Yeah well big deal Steven. Cliff has a web page, has numerously sent naked pics of himself to Mike swaim for years, and can sing Old Mc Donald wile sharpening a knife with no notes or help from anyone else. :)
:)
 
Yeah well big deal Steven. Cliff has a web page, has numerously sent naked pics of himself to Mike swaim for years, and can sing Old Mc Donald wile sharpening a knife with no notes or help from anyone else. :)
:)

:D There you go trollin' again Bill.
 
Yeah James and I didn't even need any push from you to do it. I miss those days. :) Good to see you.
 
... I could find was that the graphs are deceptive because of the way they're set up, and he didn't even say it was intentional.

It probably isn't. But that really doesn't make any difference here because all that would be is a character issue on the part of the person and I was talking about the data presented, what was infered from that and what actually could be inferred from that.

Few people understand the mechanics of error propogation and there are entire books written on how statistics can be misleading especially in regards to plotting. I have noted several times in the above how you can compare knives and be perfectly truthful but still be very biased.

It is obvious here that most people in this thread don't even know what that word biased means. People are looking at the speaker and not the content which itself is a huge bias and ironic when the same people are arguing an unbiased perspective. The minute you support something because of who said it you are proceeding on faith.

In fact the use of CATRA data on a knife is itself biased if the results are going to be used to infer human performance. This again will have people like Thomas ranting but there are trivial example that show this to be true which are just based in math. There are knives made out of materials which can run on a CATRA testor for a day (yes, full day) and show NO DEGREDATION.

To be clear, the knives show no loss of edge at all. Now would that mean you would immediately jump and start screaming how you found the ultimate blade material. Yes, if you were a machine then you would be really excited but you are not and there is a huge difference in how a person uses a knife and a machine and the CATRA machine ignores this and thus the data set is baised by defintion if you make that inference.

The last sentance is the critical part - data can not be biased in an absolute sense, it can only be said to be biased once it is made clear what it is supposed to be representing and what is being inferred. As an example, I could record the number of men and women in a class room of people and say that the result would indicate the division of men and women found in that particular field of study. This you could argue is unbiased. However if I said that the same data indicated that division in general it should be obvious that the data is hugely biased.

In the above when I talked about fatigue and how to interpret the results I mean that type of comparison has that meaning, not that the CATRA tests imply it for people. I have already noted in the past why you can not make such an inference from that data. Other makers such as Landes have also noted clearly there is a huge difference between such work and how knives blunt in peoples hand. Again, the difference is just math - not opinion. Fact is that even Buck noted that they had knives which showed the CATRA tests to be meaningless as they didn't represent at all what happened when a person used the knives.

-Cliff
 
Very interesting, informative and entertaining debate... I have to agree with Cliff that the ultimate test is what happens when a person uses a knife.
 
It probably isn't. But that really doesn't make any difference here because all that would be is a character issue on the part of the person and I was talking about the data presented, what was infered from that and what actually could be inferred from that.-Cliff

Cliff, people usually go after character, when it is you, because you frequently come off as an ass. You make a lousy martyr as well.

● ● ● ● ● ● ●

**TASK SET:**
(1) In the knife-testing thread, restate the passage from "In the above when" up to and including "used the knives.", with "CATRA" renamed to "machine".
(2) In one to three sentences, explain why the knife-testing thread says CATRA data is biased when it is used to judge how a knife will perform for a person.

**DATA SHOWN:**
● ● ● ● ● ● ●

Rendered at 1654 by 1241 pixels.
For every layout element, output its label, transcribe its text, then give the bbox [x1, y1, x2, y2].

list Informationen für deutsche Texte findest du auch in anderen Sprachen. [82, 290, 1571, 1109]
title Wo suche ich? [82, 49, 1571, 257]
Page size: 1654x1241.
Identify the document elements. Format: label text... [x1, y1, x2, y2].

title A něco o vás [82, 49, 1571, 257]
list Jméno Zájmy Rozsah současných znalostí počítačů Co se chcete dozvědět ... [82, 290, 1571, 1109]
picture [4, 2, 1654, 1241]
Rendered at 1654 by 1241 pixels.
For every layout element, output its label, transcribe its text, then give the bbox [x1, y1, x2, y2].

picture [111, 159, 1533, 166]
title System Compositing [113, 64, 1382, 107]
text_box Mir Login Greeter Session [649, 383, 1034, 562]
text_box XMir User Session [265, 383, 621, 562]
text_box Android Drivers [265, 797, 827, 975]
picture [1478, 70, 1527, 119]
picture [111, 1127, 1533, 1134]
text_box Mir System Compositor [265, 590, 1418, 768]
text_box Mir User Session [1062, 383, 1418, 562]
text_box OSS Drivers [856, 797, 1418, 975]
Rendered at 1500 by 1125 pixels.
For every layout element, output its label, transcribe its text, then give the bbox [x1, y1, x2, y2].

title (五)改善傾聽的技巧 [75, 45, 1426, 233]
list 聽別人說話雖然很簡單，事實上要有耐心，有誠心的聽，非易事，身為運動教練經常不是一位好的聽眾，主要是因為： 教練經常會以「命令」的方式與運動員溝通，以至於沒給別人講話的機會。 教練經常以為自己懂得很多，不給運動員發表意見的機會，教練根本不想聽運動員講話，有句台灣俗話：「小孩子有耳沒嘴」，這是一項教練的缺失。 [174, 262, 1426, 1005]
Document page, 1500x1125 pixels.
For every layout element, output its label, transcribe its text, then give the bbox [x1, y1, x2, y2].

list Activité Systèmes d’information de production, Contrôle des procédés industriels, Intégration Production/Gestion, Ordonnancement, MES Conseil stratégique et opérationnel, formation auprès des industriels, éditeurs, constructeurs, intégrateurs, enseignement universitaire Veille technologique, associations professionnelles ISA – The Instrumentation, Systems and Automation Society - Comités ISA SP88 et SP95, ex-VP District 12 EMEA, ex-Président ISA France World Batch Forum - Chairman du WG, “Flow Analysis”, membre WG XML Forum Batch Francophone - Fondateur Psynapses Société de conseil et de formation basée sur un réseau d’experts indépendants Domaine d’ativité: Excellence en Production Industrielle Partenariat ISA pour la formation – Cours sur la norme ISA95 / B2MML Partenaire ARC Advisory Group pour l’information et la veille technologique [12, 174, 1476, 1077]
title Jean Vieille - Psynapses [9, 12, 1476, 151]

● ● ● ● ● ● ●

**RESPONSES TO THE TASKS:**
(1)
In the above when I talked about fatigue and how to interpret the results I mean that type of comparison has that meaning, not that the machine tests imply it for people. I have already noted in the past why you can not make such an inference from that data. Other makers such as Landes have also noted clearly there is a huge difference between such work and how knives blunt in peoples hand. Again, the difference is just math - not opinion. Fact is that even Buck noted that they had knives which showed the machine tests to be meaningless as they didn't represent at all what happened when a person used the knives.

(2) A person uses a knife very differently from a machine, and the CATRA machine ignores that difference. Some knife materials can run on a CATRA tester for a full day with no loss of edge, but that result applies to the machine and not to a person using the knife.